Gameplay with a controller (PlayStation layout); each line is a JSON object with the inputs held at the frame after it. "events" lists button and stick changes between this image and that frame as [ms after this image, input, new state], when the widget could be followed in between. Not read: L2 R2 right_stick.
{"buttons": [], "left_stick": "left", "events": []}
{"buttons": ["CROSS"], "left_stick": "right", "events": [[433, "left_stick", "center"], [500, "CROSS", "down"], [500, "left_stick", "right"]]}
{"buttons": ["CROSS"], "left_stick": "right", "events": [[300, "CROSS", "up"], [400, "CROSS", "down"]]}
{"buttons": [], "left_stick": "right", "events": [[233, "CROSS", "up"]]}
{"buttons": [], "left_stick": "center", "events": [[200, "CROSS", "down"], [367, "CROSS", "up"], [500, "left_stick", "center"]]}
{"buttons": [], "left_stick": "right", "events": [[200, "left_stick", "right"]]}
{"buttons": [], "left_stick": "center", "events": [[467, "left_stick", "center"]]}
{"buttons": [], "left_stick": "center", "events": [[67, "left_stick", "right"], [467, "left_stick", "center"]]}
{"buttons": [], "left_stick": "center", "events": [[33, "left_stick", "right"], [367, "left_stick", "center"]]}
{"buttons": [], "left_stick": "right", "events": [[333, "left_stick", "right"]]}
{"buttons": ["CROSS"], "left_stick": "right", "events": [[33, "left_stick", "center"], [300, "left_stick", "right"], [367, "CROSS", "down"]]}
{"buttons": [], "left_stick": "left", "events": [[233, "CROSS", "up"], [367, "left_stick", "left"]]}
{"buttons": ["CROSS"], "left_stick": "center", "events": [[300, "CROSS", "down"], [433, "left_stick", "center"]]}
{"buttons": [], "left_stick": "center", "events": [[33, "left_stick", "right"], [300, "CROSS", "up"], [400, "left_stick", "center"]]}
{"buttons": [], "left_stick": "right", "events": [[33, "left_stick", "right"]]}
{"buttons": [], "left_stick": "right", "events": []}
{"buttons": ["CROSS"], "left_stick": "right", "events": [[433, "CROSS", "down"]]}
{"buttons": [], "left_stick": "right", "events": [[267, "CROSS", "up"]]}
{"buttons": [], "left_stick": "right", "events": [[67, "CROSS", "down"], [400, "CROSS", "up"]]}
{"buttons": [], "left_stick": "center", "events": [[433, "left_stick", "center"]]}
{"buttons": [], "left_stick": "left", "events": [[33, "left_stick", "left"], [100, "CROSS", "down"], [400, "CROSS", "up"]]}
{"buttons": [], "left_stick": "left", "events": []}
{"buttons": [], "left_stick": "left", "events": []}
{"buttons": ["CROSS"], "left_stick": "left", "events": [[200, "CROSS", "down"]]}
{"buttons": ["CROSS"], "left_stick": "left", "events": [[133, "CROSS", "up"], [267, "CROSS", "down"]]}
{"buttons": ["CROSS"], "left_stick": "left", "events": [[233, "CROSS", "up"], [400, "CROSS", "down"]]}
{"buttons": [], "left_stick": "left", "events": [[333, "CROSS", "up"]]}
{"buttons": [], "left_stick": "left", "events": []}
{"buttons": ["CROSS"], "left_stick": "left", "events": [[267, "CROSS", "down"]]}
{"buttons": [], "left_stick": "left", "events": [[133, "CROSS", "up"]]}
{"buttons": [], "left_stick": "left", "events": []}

◇ ◇ ◇

What this task involves – Transcribe each record above exactly. Skip none.

Written reply –
Gameplay with a controller (PlayStation layout); each line is a JSON object with the inputs held at the frame after it. "events" lists button and stick changes between this image and that frame as [ms after this image, input, new state], when the widget could be followed in between. Not read: L2 R2 right_stick.
{"buttons": [], "left_stick": "left", "events": []}
{"buttons": ["CROSS"], "left_stick": "right", "events": [[433, "left_stick", "center"], [500, "CROSS", "down"], [500, "left_stick", "right"]]}
{"buttons": ["CROSS"], "left_stick": "right", "events": [[300, "CROSS", "up"], [400, "CROSS", "down"]]}
{"buttons": [], "left_stick": "right", "events": [[233, "CROSS", "up"]]}
{"buttons": [], "left_stick": "center", "events": [[200, "CROSS", "down"], [367, "CROSS", "up"], [500, "left_stick", "center"]]}
{"buttons": [], "left_stick": "right", "events": [[200, "left_stick", "right"]]}
{"buttons": [], "left_stick": "center", "events": [[467, "left_stick", "center"]]}
{"buttons": [], "left_stick": "center", "events": [[67, "left_stick", "right"], [467, "left_stick", "center"]]}
{"buttons": [], "left_stick": "center", "events": [[33, "left_stick", "right"], [367, "left_stick", "center"]]}
{"buttons": [], "left_stick": "right", "events": [[333, "left_stick", "right"]]}
{"buttons": ["CROSS"], "left_stick": "right", "events": [[33, "left_stick", "center"], [300, "left_stick", "right"], [367, "CROSS", "down"]]}
{"buttons": [], "left_stick": "left", "events": [[233, "CROSS", "up"], [367, "left_stick", "left"]]}
{"buttons": ["CROSS"], "left_stick": "center", "events": [[300, "CROSS", "down"], [433, "left_stick", "center"]]}
{"buttons": [], "left_stick": "center", "events": [[33, "left_stick", "right"], [300, "CROSS", "up"], [400, "left_stick", "center"]]}
{"buttons": [], "left_stick": "right", "events": [[33, "left_stick", "right"]]}
{"buttons": [], "left_stick": "right", "events": []}
{"buttons": ["CROSS"], "left_stick": "right", "events": [[433, "CROSS", "down"]]}
{"buttons": [], "left_stick": "right", "events": [[267, "CROSS", "up"]]}
{"buttons": [], "left_stick": "right", "events": [[67, "CROSS", "down"], [400, "CROSS", "up"]]}
{"buttons": [], "left_stick": "center", "events": [[433, "left_stick", "center"]]}
{"buttons": [], "left_stick": "left", "events": [[33, "left_stick", "left"], [100, "CROSS", "down"], [400, "CROSS", "up"]]}
{"buttons": [], "left_stick": "left", "events": []}
{"buttons": [], "left_stick": "left", "events": []}
{"buttons": ["CROSS"], "left_stick": "left", "events": [[200, "CROSS", "down"]]}
{"buttons": ["CROSS"], "left_stick": "left", "events": [[133, "CROSS", "up"], [267, "CROSS", "down"]]}
{"buttons": ["CROSS"], "left_stick": "left", "events": [[233, "CROSS", "up"], [400, "CROSS", "down"]]}
{"buttons": [], "left_stick": "left", "events": [[333, "CROSS", "up"]]}
{"buttons": [], "left_stick": "left", "events": []}
{"buttons": ["CROSS"], "left_stick": "left", "events": [[267, "CROSS", "down"]]}
{"buttons": [], "left_stick": "left", "events": [[133, "CROSS", "up"]]}
{"buttons": [], "left_stick": "left", "events": []}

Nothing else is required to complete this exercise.